With the data model already specified in YAML format, the code generation engine uses pre-defined Jinja templates to produce a working stub of a service. GNS developers can take the stub implementations and override them with exact business logic. This reduces programming errors and eliminates the tedious work of writing everything from scratch.
DB Layer Code Generation
Most GNS services require some form of a database to store the information that is depicted during the modeling stage.
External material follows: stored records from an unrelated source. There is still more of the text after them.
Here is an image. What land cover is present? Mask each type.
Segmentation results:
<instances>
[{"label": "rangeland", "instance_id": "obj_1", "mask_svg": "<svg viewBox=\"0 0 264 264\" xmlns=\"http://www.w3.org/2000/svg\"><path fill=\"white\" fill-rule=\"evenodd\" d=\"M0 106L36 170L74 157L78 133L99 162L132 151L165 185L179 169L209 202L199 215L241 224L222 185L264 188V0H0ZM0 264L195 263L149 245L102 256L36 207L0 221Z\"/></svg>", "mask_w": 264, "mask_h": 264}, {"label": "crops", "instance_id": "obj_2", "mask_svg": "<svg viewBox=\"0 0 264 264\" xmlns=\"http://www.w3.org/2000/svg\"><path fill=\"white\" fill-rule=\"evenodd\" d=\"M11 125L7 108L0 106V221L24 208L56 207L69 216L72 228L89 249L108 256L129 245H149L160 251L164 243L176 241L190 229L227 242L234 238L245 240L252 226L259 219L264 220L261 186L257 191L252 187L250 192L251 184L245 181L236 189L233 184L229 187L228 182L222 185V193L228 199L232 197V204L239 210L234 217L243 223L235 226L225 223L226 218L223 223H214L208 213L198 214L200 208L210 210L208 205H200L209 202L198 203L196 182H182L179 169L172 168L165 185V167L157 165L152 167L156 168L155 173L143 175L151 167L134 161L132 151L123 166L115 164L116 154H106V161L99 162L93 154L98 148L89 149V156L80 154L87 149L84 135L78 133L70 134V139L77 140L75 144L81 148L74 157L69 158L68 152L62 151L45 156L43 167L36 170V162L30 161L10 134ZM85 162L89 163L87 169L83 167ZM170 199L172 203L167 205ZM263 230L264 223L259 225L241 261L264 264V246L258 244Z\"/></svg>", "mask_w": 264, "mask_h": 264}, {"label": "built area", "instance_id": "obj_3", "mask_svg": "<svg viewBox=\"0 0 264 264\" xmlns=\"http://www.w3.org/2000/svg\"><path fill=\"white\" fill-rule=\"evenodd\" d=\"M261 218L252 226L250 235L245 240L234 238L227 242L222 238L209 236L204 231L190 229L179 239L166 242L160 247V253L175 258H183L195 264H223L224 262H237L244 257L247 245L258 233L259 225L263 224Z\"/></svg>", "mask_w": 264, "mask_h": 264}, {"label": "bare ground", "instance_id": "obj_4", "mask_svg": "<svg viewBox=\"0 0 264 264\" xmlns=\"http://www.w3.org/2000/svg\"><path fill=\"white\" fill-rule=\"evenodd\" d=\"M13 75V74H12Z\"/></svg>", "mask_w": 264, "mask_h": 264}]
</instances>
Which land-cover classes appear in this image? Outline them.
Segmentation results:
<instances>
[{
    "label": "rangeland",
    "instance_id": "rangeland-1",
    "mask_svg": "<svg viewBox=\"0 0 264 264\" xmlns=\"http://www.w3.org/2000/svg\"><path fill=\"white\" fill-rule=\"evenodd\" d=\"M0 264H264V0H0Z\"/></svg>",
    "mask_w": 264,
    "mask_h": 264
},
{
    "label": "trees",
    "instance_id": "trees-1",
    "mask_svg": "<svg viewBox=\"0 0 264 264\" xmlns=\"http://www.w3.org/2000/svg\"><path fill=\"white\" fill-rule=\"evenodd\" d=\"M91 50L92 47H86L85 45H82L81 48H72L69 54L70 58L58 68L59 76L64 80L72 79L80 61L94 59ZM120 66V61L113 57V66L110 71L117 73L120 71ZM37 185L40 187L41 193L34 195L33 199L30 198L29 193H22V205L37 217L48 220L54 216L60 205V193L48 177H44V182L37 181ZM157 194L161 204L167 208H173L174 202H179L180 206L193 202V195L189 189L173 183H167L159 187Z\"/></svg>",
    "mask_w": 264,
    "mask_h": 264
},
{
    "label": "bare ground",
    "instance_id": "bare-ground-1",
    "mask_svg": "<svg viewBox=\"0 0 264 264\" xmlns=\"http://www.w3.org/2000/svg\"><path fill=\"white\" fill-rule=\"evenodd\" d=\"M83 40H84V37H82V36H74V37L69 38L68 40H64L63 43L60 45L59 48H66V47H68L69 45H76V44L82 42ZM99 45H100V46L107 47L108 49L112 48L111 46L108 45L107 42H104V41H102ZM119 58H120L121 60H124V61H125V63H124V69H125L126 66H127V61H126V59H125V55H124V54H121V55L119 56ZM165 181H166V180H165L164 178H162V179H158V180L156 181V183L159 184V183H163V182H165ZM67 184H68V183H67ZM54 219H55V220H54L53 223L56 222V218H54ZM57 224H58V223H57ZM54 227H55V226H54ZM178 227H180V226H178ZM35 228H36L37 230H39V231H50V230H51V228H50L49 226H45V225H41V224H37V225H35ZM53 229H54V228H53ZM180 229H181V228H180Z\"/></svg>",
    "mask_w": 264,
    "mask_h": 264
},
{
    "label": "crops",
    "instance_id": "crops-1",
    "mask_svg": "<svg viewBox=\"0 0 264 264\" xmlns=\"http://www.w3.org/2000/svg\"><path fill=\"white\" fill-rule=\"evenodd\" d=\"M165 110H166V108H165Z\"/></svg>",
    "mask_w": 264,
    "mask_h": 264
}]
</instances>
Writing code to add, delete and modify entries from the database can be tedious. Handwritten code is often susceptible to bugs, style variations, etc. Python and Golang have open-source libraries that deal with Object Relationship Mapper (ORM). We chose to use sqlalchemy to normalize DB operations.
Since the model is defined in YAML format, our code generation engine produces DB handling methods in addition to the backend code.
Terraform Provider Code Generation
Terraform has become the most used tool to automate infrastructure. As GNS service providers, we have decided that all the automation services we provide will have interfaces for Terraform. This will enable us to embrace continuous deployment pipelines that the organization is adapting.
Terraform architecture is flexible and extensible with the ability to add providers for any automation that we like. See Terraform Documentation for more details.
Since Terraform provider is a well structured library, our code generation engine produces golang based providers generated using the Jinja templates. This code then gets build into a pluggable module that can be installed on a running terraform instance. Once this is done the users can exercise standard terraform operations on GNS services just like any other service.
Conclusion
Majority of tasks that are required to automate any network service have been generated by our code generation engine. This is allowing us to focus solely on working on the core logic of a service. Moving to micro services architecture along with embracing template based code generation and model driven architecture is allowing us to produce services at a faster pace. As of this writing, we can produce a working skeleton of any service under a day. This allows our team to focus on core logic and produce more services in less time.